K.J., a Memphis commit and Class of 2015 wing forward, was a less efficient 8-for-20 from the field, but also added 13 rebounds and the entire Team Penny team did a nice job of clogging the middle and slowing down the No. 1 player in the 2015 class, Ben Simmons.

Simmons, an LSU commit, logged 24 points and 10 rebounds, but most of those points came either at the free-throw line or in garbage time.

With the Lawson brothers’ father, Keelon, being hired as an assistant at Memphis just this week, it is very likely both brothers eventually end up at Memphis. K.J. is already committed and Dedric is thought to be choosing between the Tigers and Kentucky, with Memphis having a big family advantage.

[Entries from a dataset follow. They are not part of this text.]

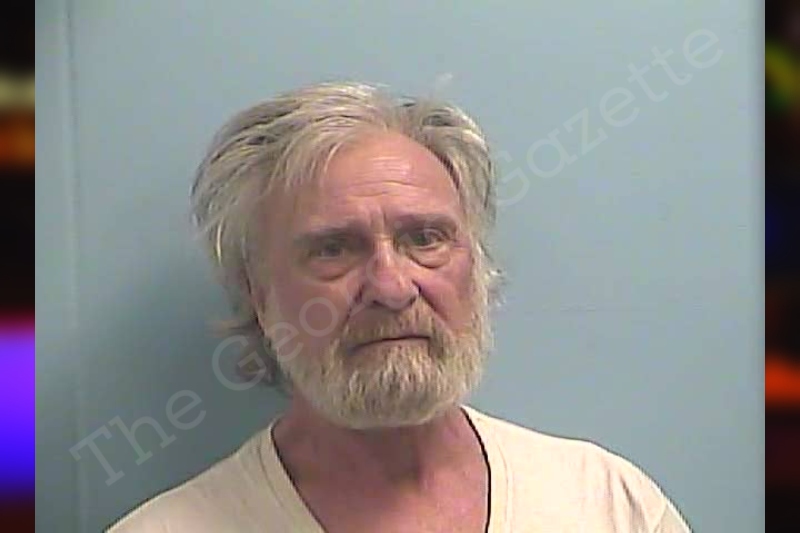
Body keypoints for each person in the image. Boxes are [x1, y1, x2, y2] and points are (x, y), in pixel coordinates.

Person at [109, 81, 691, 532]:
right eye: (334, 249)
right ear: (259, 297)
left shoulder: (608, 505)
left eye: (425, 239)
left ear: (477, 270)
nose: (391, 288)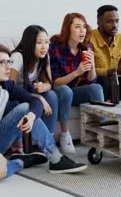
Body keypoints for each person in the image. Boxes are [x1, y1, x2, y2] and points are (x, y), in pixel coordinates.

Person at [0, 44, 87, 181]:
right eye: (3, 62)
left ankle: (56, 158)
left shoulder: (5, 85)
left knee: (25, 108)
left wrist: (31, 116)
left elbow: (34, 102)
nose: (8, 66)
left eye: (9, 61)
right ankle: (21, 162)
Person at [10, 25, 75, 154]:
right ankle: (17, 144)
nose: (44, 46)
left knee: (51, 95)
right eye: (39, 43)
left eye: (46, 42)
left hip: (29, 91)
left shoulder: (45, 56)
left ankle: (47, 142)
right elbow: (10, 88)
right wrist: (39, 98)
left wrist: (43, 86)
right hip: (14, 93)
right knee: (23, 103)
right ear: (29, 43)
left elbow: (50, 83)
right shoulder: (18, 57)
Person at [49, 13, 105, 151]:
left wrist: (92, 65)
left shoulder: (86, 47)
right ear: (68, 29)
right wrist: (77, 72)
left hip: (74, 91)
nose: (82, 31)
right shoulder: (55, 46)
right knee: (65, 90)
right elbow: (55, 82)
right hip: (58, 92)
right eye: (77, 27)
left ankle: (102, 132)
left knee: (96, 88)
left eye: (84, 27)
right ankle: (65, 135)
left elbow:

Chris Clarke, the warrior: There aren’t many players in the 2015 class that play as hard as Boo Williams 6-foot-6 wing Chris Clarke. The hard-playing wing doesn’t have the prettiest offensive game, but he’ll defend his tail off, make a ton of hustle plays and hit the glass hard.

Clarke was an absolute terror in a morning pool play win over Spiece and he was simply everywhere on the floor. The four-star prospect registered 22 points on 8-for-11 shooting (2-for-2 3PT), nine rebounds and seven assists. It isn’t just filling up the box score that is impressive about Clarke, it is the intensity at which he plays. His level of play elevates teammates and he’s a big reason why Boo Williams is still alive entering Sunday’s final four at Peach Jam.

UConn offered Clarke on Saturday and it will be interesting to see if other blueblood programs inquire about Clarke in the coming weeks.

Ivan Rabb and Stephen Zimmerman come up big: The Oakland Soldiers were facing a potential elimination from Peach Jam on Saturday until their two five-star big men, Ivan Rabb and Stephen Zimmerman, made big plays and carried them to victory.

While each of them only scored 14 points, the duo’s savvy and toughness on the inside helped will the Soldiers to victory.

With Team Final throwing a small lineup on the floor, Rabb had 14 points, 10 rebounds and five blocks and altered numerous other shots with his length and athleticism. Although he missed some bunnies at the rim, the 6-foot-9 Rabb has such a good secondary jump, that he’s able to tip in his own misses rather frequently and it also doesn’t hurt that he’s comfortable with either hand on the offensive end.

Zimmerman, a 7-footer and fellow five-star Class of 2015 big man, also had 14 points, but made some big scoring plays in the post against the smaller lineup for some key crunch time baskets.

Two plays in particular stand out for Zimmerman. On one, he turned and faced a smaller opponent before realizing his mismatch and backing him down for an easy basket inside. On another, Rabb had picked up his dribble and Zimmerman gave him an out by sealing his man on the block. Rabb found Zimmerman with the entry feed and an easy bucket ensued.

Rabb and Zimmerman didn’t have the gaudiest of stat lines on Saturday in the win, but their high IQ plays down the stretch helped lead the Soldiers to victory and the final eight of the Peach Jam.